» Action item:
Show all lines from the data that include the word "tuple".

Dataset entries
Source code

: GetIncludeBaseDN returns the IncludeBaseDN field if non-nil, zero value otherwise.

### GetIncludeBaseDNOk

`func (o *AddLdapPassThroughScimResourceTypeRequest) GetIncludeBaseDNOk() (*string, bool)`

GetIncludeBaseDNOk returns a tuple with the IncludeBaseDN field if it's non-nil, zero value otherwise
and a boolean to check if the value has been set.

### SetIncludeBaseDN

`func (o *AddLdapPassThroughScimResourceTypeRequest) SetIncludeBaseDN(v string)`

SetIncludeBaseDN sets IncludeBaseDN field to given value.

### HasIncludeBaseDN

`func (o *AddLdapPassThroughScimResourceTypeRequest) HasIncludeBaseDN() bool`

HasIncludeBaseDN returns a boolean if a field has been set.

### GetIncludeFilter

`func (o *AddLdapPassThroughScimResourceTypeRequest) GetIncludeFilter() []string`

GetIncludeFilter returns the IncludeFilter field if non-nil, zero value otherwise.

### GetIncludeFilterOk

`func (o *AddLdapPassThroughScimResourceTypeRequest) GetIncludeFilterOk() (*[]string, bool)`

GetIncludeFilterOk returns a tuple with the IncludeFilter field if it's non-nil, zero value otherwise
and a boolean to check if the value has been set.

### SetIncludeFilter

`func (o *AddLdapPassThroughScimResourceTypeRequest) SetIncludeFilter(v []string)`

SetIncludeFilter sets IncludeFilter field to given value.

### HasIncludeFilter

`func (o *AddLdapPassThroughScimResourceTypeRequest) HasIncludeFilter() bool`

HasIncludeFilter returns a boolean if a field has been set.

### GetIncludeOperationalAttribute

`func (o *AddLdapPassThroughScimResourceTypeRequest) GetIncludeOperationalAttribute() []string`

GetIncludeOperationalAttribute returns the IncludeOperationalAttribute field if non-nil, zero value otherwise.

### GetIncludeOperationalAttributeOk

» Response to the task:
GetIncludeBaseDNOk returns a tuple with the IncludeBaseDN field if it's non-nil, zero value otherwise
GetIncludeFilterOk returns a tuple with the IncludeFilter field if it's non-nil, zero value otherwise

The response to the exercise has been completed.